There's a lot of room for detailed design in the area of type inference, but let's start with the simple model where type inference is based on the function (that is, the set of cases is ignored during inference). With the given example the type arguments are provided explicitly, and that's of course covered by any approach to type inference.

The invocation of foo<int, int>(123) will then statically select the first case because it's called with an argument of type int which is a subtype of the value of A, which is again int, and the type of the expression is int. With foo<int, double>(...) we statically select the first case again, and the type of the whole expression is again int.

would you be able to use case functions to specialize on type parameters?

That's an interesting idea! In general, a relationship that exists between the function as a whole and each of the cases is that the case represents a function of type Tc and the function has type Tf, and Tf <: Tc. So every correct invocation of a case is also a correct invocation of the function (which makes sense, because the case is supposed to receive a subset of the invocations of the function).

But it is actually not necessary to maintain this relationship strictly, because there will never be a situation where such a subtype relationship exists at run time: We always "tear off a specific case" based on static information.

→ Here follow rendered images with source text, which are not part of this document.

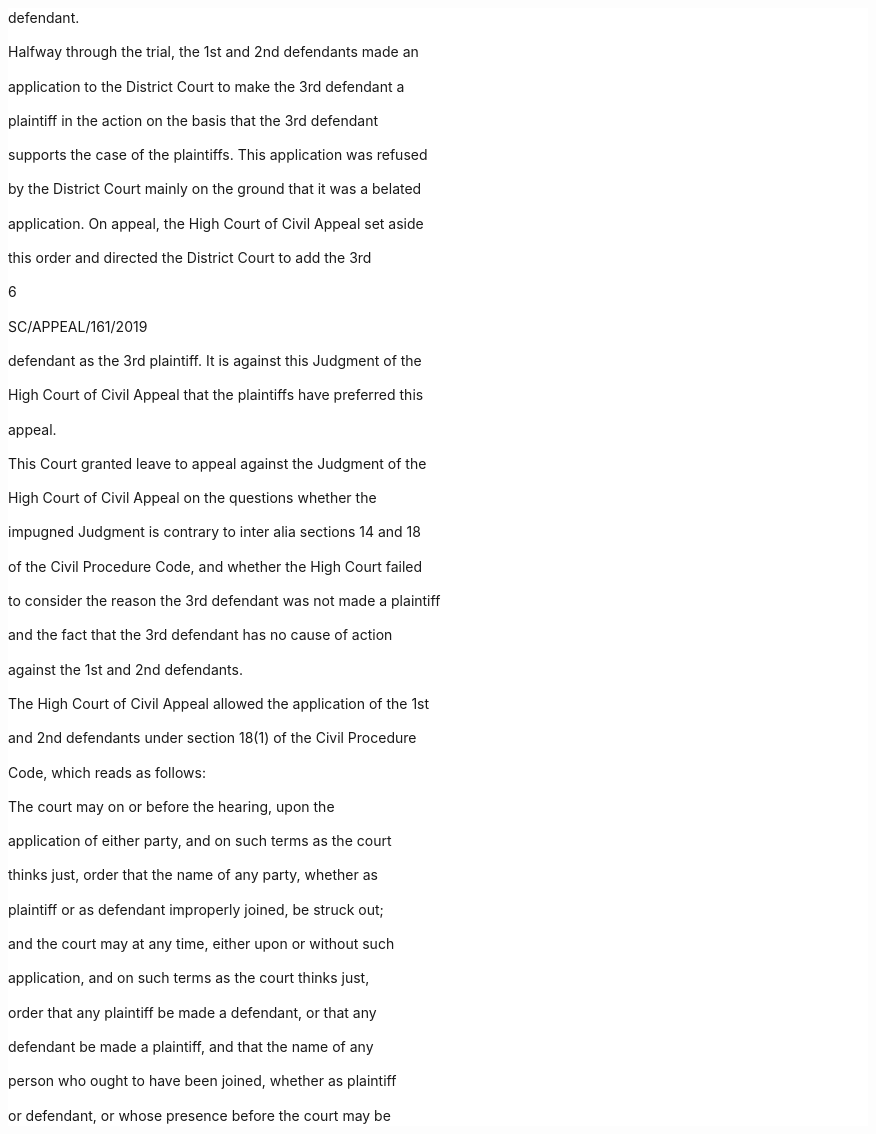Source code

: defendant.

Halfway through the trial, the 1st and 2nd defendants made an

application to the District Court to make the 3rd defendant a

plaintiff in the action on the basis that the 3rd defendant

supports the case of the plaintiffs. This application was refused

by the District Court mainly on the ground that it was a belated

application. On appeal, the High Court of Civil Appeal set aside

this order and directed the District Court to add the 3rd

6

SC/APPEAL/161/2019

defendant as the 3rd plaintiff. It is against this Judgment of the

High Court of Civil Appeal that the plaintiffs have preferred this

appeal.

This Court granted leave to appeal against the Judgment of the

High Court of Civil Appeal on the questions whether the

impugned Judgment is contrary to inter alia sections 14 and 18

of the Civil Procedure Code, and whether the High Court failed

to consider the reason the 3rd defendant was not made a plaintiff

and the fact that the 3rd defendant has no cause of action

against the 1st and 2nd defendants.

The High Court of Civil Appeal allowed the application of the 1st

and 2nd defendants under section 18(1) of the Civil Procedure

Code, which reads as follows:

The court may on or before the hearing, upon the

application of either party, and on such terms as the court

thinks just, order that the name of any party, whether as

plaintiff or as defendant improperly joined, be struck out;

and the court may at any time, either upon or without such

application, and on such terms as the court thinks just,

order that any plaintiff be made a defendant, or that any

defendant be made a plaintiff, and that the name of any

person who ought to have been joined, whether as plaintiff

or defendant, or whose presence before the court may be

In particular, we can use bounds to enable a subset of invocations of a generic function, even though differences in bounds make function types unrelated (e.g., Function<X extends T1>() and Function<X extends T2>() have no subtype relationship), because it may be determined statically that the requirements for applying a specific case is satisfied.

X default<X>() {
  case<X extends int>() => 0
  case<X extends double>() => 0.0
  case<X extends String>() => ''
}

void main() {
  int i = default(); // OK, statically selects the first case.
  String d = default(); // OK, statically selects the third case.
  List<double> xs = default(); // Compile-time error.
}

I'm not quite sure how useful this kind of abstraction is, but it is an interesting fact that there is no need to insist on the subtype relationship. This is, by the way, also true for the cases where a match is made on a value (like case(1) ...).